# PROVIDED PASSAGE
========================================================================
Legal Alert

Kwong Decision Creates Refund Opportunity: IRS COVID-19-Related Protective Claims Due July 10

by Lewis M. Horowitz, John J. Eagan, and Christopher A. Jones
June 5, 2026

Recent legal developments may create a significant but time-sensitive refund or abatement opportunity for taxpayers that were assessed and paid certain federal tax penalties and interest during the COVID-19 federal disaster period. The National Taxpayer Advocate has warned that “tens of millions” of taxpayers may be entitled to refunds or abatements of COVID-19 period penalties and interest, but that relief generally will not be automatic, and most affected taxpayers must file refund claims by July 10, 2026, to protect their rights.1

The opportunity arises based on the United States Tax Court decision in Abdo v. Commissioner, 162 TC 148 (2024), and the U.S. Court of Federal Claims’ decision in Kwong v. United States, 179 Fed. Cl. 382 (2025). Both cases interpreted the 2019 version of Internal Revenue Code Section 7508A(d) and held that the mandatory disaster postponement provision commenced when the COVID-19 federal disaster was declared on January 20, 2020. In Abdo, the court held that the 2019 version of Section 7508A(d) provided for an automatic and mandatory postponement period that commenced on January 20, 2020, and extended for at least 60 days, which permitted the taxpayer to file a U.S. Tax Court petition as a result of the postponement period. Absent the postponement, the U.S. Tax Court petition would not have been timely. The court also invalidated Treasury regulations to the extent they limited the mandatory postponement to acts the Secretary had separately postponed under Section 7508A(a). The IRS did not appeal the decision in Abdo

In Kwong, the court held that the mandatory postponement period for the COVID-19 disaster began on January 20, 2020, and ended on July 10, 2023, which was 60 days after the May 11, 2023, end of the COVID-19 disaster period. The postponement enabled the taxpayer to file a claim for refund for penalties paid with respect to the COVID-19 disaster period. Under that reasoning, tax filing and payment deadlines falling within the COVID-19 disaster period were postponed from January 20, 2020, until July 10, 2023, potentially affecting penalties, interest, refund claim deadlines, and refund suit deadlines.
========================================================================
# ACTIVITY LIST
- 1) According to the legal alert, by what date must most affected taxpayers file refund claims to protect their rights?
- 2) Based on the legal alert, say whether each statement agrees with it. Answer yes or no and quote the deciding words.
(a) In Kwong, the mandatory postponement period ended on July 10, 2023.
(b) The National Taxpayer Advocate said relief would generally be automatic.
(c) The U.S. Tax Court decided Kwong.
========================================================================
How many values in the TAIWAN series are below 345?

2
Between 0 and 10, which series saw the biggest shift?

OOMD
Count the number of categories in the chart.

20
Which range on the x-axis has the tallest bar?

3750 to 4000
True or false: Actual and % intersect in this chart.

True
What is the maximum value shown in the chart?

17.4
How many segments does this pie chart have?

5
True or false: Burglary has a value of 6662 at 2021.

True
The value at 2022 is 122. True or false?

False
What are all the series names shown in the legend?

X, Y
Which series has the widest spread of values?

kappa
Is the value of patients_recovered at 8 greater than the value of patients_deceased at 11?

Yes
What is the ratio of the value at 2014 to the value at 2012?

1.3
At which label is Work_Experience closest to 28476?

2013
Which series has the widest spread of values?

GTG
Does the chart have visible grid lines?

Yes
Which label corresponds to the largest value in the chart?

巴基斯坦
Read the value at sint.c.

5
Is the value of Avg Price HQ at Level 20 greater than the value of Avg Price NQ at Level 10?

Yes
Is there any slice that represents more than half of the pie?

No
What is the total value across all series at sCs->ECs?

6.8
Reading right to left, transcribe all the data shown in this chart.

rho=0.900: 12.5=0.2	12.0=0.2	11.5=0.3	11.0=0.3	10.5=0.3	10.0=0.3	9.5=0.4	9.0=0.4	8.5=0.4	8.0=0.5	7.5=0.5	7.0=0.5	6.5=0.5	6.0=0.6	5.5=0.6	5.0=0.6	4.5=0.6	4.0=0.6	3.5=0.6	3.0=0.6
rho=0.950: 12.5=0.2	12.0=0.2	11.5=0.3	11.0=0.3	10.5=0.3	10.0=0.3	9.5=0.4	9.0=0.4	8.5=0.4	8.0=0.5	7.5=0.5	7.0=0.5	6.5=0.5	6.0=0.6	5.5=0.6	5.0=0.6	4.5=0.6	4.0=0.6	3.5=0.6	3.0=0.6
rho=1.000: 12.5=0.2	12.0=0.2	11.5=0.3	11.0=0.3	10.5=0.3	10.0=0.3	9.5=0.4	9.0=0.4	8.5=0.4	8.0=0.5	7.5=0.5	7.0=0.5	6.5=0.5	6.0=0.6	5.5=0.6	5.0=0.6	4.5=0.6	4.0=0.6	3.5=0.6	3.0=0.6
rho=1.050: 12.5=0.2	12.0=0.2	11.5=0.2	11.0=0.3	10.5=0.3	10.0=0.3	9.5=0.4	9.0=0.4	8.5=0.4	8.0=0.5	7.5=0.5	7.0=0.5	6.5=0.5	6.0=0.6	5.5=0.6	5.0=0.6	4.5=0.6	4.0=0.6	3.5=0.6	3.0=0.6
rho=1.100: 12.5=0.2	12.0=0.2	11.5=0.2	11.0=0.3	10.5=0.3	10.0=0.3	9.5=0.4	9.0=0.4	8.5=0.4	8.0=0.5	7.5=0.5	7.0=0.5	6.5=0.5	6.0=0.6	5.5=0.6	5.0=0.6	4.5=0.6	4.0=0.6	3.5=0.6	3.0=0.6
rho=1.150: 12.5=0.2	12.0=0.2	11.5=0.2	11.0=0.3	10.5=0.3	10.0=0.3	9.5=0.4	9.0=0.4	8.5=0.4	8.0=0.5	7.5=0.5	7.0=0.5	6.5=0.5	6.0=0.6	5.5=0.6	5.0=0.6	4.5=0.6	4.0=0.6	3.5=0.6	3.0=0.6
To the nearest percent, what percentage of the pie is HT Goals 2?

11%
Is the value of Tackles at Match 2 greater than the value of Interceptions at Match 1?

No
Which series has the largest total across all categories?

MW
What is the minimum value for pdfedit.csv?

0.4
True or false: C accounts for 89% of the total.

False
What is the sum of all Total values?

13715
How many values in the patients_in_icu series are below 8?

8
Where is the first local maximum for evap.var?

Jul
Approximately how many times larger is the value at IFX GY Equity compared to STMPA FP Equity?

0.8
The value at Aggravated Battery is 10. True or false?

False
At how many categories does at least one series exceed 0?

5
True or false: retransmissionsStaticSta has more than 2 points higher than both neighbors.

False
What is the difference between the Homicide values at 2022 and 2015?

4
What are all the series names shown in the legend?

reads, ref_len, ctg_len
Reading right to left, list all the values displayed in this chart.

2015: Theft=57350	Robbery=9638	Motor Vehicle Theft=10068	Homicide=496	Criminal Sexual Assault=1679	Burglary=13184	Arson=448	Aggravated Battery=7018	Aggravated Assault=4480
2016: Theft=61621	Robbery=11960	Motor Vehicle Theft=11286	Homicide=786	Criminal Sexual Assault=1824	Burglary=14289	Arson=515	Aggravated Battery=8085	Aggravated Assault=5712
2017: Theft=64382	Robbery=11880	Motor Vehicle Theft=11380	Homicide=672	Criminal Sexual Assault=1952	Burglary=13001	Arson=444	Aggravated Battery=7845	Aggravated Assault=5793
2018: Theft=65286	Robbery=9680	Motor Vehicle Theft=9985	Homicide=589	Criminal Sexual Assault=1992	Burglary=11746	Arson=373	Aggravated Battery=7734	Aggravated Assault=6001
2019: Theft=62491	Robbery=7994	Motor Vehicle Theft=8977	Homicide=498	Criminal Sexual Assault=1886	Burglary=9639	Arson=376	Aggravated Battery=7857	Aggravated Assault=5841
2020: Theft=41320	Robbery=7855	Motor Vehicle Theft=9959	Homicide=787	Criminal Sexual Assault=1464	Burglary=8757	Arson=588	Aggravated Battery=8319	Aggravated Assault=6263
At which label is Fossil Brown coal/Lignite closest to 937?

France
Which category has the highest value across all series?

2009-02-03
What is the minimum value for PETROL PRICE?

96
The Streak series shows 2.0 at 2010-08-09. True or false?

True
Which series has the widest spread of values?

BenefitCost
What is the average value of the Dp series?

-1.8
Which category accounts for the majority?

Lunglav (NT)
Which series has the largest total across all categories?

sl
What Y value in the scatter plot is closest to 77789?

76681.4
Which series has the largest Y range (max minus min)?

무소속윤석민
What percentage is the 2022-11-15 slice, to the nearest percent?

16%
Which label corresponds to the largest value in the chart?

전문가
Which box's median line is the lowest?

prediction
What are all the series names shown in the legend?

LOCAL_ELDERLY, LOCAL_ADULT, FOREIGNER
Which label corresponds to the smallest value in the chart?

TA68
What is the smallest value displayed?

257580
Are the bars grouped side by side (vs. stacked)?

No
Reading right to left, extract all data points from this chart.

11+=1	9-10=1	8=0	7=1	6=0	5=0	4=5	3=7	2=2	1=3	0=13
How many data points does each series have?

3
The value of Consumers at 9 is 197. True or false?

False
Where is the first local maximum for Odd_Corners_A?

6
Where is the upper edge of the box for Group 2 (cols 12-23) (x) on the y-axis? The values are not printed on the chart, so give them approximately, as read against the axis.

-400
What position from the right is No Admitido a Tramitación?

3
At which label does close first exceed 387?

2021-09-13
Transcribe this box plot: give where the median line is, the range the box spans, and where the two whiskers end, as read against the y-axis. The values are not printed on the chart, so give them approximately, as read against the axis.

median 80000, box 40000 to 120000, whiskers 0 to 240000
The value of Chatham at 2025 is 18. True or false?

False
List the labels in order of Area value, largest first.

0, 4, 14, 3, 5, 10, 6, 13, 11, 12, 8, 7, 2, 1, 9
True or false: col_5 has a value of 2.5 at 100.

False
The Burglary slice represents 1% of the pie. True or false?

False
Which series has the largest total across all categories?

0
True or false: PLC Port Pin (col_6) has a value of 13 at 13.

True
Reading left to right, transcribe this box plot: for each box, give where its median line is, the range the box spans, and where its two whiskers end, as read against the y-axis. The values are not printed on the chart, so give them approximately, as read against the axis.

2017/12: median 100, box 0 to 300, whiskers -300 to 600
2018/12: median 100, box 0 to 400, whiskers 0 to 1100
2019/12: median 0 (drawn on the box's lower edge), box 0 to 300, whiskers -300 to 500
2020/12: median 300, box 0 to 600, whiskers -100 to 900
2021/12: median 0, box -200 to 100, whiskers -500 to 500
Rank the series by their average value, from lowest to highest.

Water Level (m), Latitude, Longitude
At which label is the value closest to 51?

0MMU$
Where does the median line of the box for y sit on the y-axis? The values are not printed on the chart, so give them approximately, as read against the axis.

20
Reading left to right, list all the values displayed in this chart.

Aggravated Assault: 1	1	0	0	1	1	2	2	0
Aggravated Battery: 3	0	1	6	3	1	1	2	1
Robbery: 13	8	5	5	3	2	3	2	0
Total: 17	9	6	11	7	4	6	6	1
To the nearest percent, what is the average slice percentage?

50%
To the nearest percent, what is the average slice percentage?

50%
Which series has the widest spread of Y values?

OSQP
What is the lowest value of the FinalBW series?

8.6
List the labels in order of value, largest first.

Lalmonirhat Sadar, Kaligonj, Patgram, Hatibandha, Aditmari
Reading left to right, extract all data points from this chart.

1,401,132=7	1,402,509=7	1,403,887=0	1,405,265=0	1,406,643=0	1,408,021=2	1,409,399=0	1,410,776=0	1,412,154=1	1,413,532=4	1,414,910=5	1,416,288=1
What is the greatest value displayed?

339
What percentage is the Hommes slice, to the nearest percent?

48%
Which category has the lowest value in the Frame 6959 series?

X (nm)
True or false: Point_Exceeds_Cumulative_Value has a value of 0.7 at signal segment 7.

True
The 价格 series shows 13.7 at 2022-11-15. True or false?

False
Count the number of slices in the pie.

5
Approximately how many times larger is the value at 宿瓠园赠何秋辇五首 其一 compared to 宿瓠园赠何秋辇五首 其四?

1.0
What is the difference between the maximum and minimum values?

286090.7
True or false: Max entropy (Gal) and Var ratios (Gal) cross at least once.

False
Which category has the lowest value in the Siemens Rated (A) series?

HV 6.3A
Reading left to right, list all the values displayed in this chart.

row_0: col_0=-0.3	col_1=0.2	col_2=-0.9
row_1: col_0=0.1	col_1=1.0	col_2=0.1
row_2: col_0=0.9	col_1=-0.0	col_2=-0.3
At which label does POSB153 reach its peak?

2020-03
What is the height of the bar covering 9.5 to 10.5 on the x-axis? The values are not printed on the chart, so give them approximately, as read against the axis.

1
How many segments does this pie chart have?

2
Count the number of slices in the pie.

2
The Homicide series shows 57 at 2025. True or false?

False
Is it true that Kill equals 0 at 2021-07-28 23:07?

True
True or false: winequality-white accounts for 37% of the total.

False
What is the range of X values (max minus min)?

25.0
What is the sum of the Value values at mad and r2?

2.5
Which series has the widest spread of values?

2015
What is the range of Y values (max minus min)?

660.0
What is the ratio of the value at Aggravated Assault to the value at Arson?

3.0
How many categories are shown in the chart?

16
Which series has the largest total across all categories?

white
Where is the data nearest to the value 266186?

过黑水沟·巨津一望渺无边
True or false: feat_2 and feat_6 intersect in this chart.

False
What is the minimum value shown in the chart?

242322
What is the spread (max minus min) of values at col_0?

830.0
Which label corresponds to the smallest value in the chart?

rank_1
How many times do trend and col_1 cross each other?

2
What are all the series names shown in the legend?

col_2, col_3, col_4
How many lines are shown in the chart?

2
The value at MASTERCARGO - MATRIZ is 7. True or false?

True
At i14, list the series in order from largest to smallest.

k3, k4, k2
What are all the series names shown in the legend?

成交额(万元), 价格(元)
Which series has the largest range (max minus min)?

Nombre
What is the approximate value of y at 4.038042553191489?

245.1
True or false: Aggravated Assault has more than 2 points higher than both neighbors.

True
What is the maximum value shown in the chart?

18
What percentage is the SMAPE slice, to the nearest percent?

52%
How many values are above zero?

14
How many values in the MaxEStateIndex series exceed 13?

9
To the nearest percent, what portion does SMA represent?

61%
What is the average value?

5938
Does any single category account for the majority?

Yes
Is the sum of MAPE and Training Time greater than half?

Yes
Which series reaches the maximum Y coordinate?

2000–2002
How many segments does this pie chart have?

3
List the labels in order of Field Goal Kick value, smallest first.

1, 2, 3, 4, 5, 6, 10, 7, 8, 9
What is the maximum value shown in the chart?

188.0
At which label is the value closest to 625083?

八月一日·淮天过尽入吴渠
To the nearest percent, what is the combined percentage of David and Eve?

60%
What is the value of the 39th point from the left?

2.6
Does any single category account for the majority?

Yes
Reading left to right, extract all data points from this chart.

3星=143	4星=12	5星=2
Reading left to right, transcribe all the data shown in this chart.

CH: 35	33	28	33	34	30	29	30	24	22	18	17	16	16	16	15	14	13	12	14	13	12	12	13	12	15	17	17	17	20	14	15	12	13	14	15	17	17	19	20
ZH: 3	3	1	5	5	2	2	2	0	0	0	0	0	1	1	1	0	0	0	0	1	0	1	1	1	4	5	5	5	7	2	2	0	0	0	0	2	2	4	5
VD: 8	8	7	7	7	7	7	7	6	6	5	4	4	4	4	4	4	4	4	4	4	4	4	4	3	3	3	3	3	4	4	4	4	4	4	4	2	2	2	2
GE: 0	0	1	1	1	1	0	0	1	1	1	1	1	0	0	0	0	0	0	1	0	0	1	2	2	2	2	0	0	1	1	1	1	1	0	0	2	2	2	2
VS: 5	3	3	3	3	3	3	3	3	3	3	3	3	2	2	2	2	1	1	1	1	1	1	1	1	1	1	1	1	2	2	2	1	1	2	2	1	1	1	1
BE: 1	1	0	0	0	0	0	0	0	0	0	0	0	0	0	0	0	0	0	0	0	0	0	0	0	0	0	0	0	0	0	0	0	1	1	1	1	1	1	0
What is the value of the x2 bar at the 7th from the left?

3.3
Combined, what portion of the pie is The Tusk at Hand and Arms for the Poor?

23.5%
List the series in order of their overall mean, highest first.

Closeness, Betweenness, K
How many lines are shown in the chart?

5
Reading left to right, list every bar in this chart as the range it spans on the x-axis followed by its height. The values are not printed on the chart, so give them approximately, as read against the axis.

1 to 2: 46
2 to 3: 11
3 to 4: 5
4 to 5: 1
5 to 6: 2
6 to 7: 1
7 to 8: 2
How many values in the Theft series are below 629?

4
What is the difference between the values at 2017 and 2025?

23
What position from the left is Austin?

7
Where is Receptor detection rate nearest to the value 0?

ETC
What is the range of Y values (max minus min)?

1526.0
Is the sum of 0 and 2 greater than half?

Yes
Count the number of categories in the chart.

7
========================================================================
# SOLUTIONS BY TASK
- 1) July 10, 2026

- 2)
(a) Yes: "ended on July 10, 2023"
(b) No: "relief generally will not be automatic"
(c) No: "the U.S. Court of Federal Claims’ decision in Kwong v. United States"